The worst part, though, was Leslie’s effect on my friend Dawn (more on that tomorrow). Dawn and I were incredibly close frenemies. When Dawn was with me, we got along well and had so much fun. When she was around Leslie, she would turn cruel. It hurt that someone with whom I shared so many good times could, at any moment, turn against me to mock me with my nemesis.
How did I make it through all that torture? Luckily, I had a ton of amazing friends. I had supportive parents who offered to put me in private school. (Just knowing you have the option of escape is an immense relief). I got out of the building as often as possible to take college classes or do a work-study program at a daycare center. Spring semester of my senior year, I was a page in the State House of Representatives, so I only came to school on Fridays. I had cheerleading, choir and drama to cheer me up. I was a strong person, and the torment only made me stronger and more empathetic. It also helped that I knew the teachers were on my side, even if they couldn’t stop the abuse.

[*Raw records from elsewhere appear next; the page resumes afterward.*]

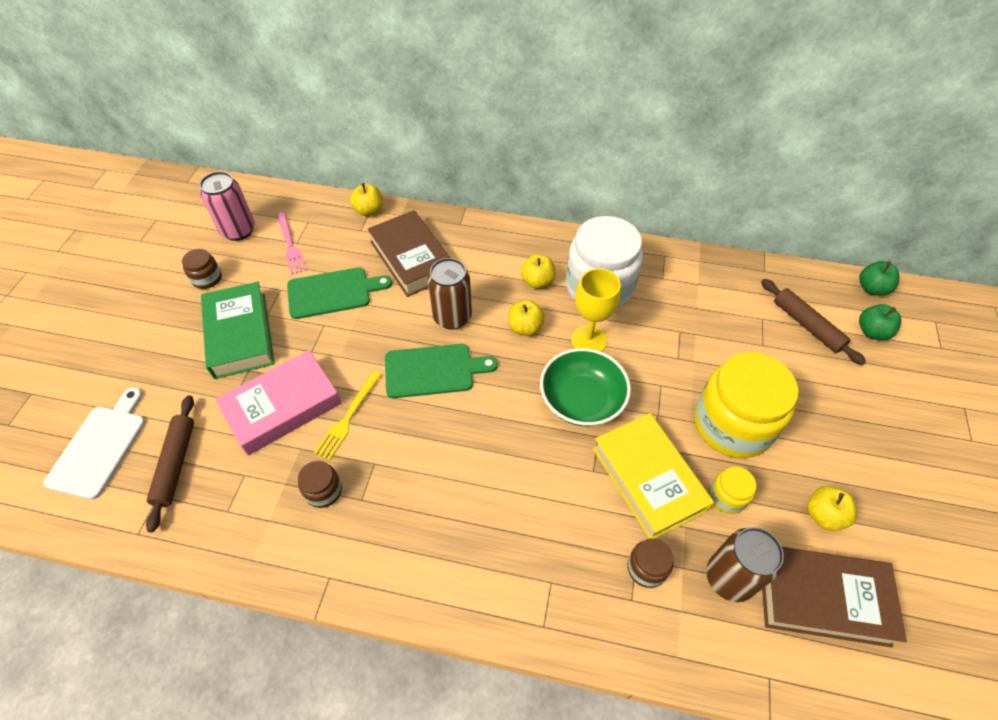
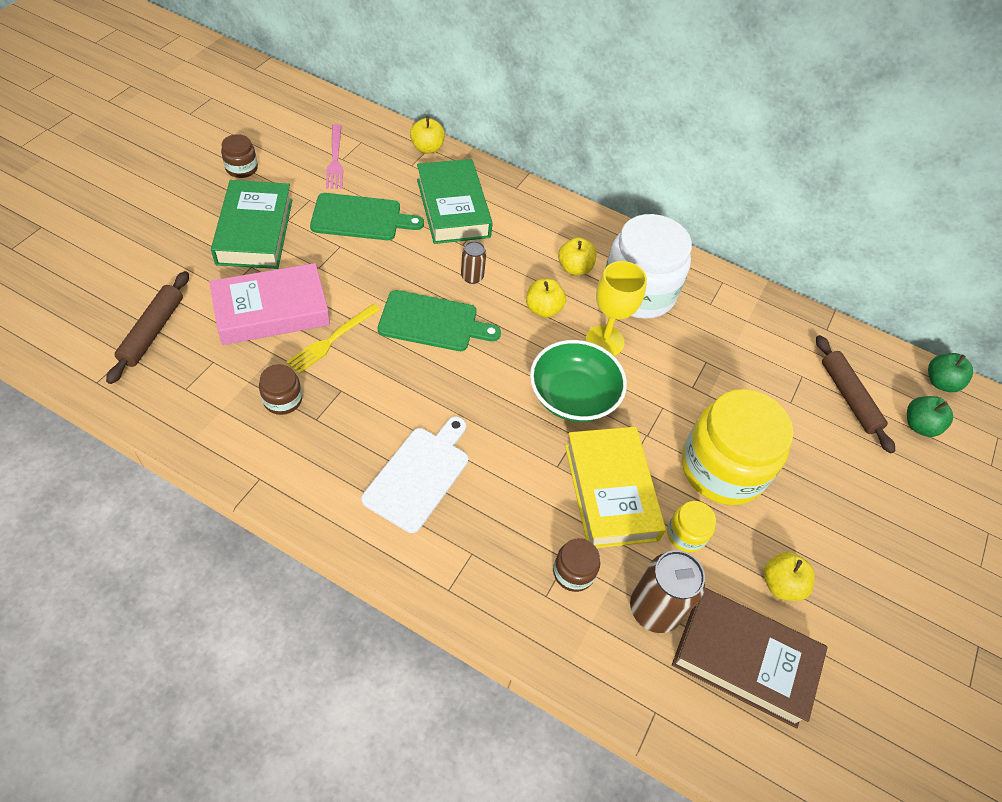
camera: 10 degrees right, 0 degrees up
(100, 447) = (88, 294): white cutting board -> white cutting board (419, 475)
(238, 230) = (289, 131): pink can -> none
(412, 258) = (453, 208): brown book -> green book
(452, 317) = (472, 277): brown can -> brown can, size x0.55

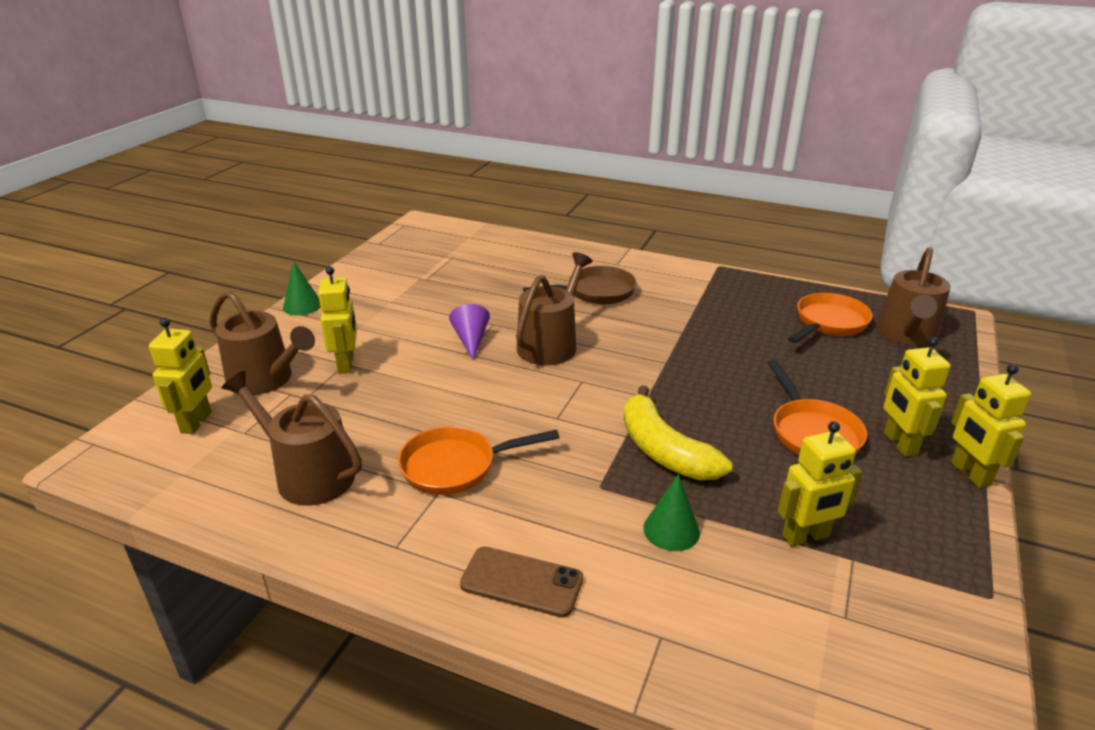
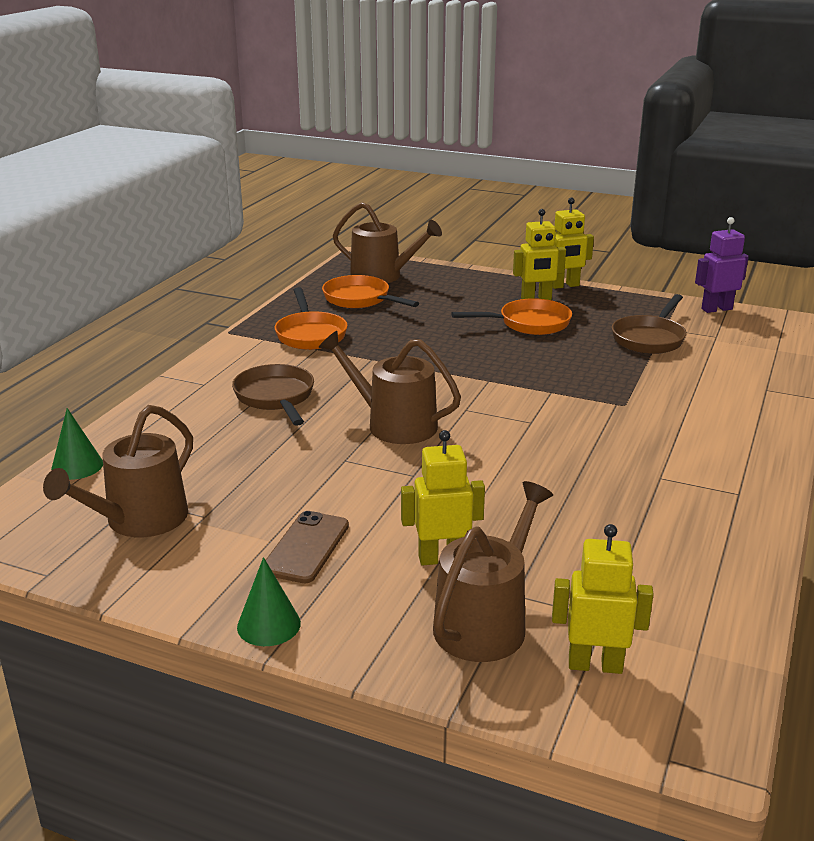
camera: 90 degrees left, 5 degrees down
(308, 475) = (664, 555): brown watering can -> brown watering can (139, 520)
(456, 466) = (621, 470): orange pan -> orange pan (310, 334)
(471, 340) = (383, 472): purple cone -> none
(521, 582) = (747, 436): brown phone -> brown phone (306, 547)
(664, 450) = (568, 377): yellow banana -> none
(671, 530) = (663, 380): green cone -> green cone (77, 466)
(806, 537) = (650, 338): yellow robot -> brown pan
(971, 642) = (716, 309): none -> purple robot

The last week of senior year, our English teacher broke us into teams and had us build weight-bearing structures out of macaroni and gumdrops. Leslie was bragging about g how her team was going to dominate, as she’d gotten a prestigious acceptance letter: “ISU Engineering program, YEAH!” she bragged, high-fiving Brandon. Leslie’s team built some crazy stilt-structure. My team built a bridge-like box with a large surface area for weight displacement, and plenty of crisscrossing spaghetti noodle support beams reinforced with gumdrops that I mooshed up wrapped around every cross and joint. (The other teams just jammed their noodles into the gumdrops.) In the end, every other team’s structures broke, and our structure supported not only our books, but most of the other teams’ books, too. I told Leslie off for being so arrogant, imitating her earlier tone: “Logic! THAT’S how the English majors do it!” After the rest of the class left, the teacher called me to her desk, laughing: “Thank you so much! I’ve been wanting someone to tell that girl off for years!” Hee!
One of my junior high students said to me once, “You must have been a geek in school.” I asked her, “Why do you say that?” She replied, “Because you never put up with bullies in class. You yell at kids whenever they’re mean.” At the time, I thought it was sad that a kid would assume only a former geek would be kind and protect her students. I should have, instead, taken it as a major compliment: I was doing a good job at preventing bullying in my classroom. Students recognized my room as a place where they were safe, and trust me: when you’re bullied, you appreciate any oasis.
I heard Leslie got pregnant in college and dropped out of school. Maybe she went back and graduated; I don’t know. Leslie brought her husband and three kids to our 10-year reunion, and she seemed like a nice mom. She was the first one to come up and hug me when I arrived. She looked like I’d hit her in the face, though, when Dawn and I were explaining our complicated past to her fiancĂ©, Chris. Dawn admitted that she used to pull my hair: “It was me and…” “Leslie,” I finished. “Yep, you guys used to torture me.” I wasn’t mad, but I wasn’t going to pretend it didn’t happen, either. After the reunion, Leslie requested me as a Facebook friend. I figure my life is awesome, and if she wants to read about it, that’s fine.
Maybe being a mom has changed her and made her a better person. I hope so. I hope she’s raising her kids to be kind.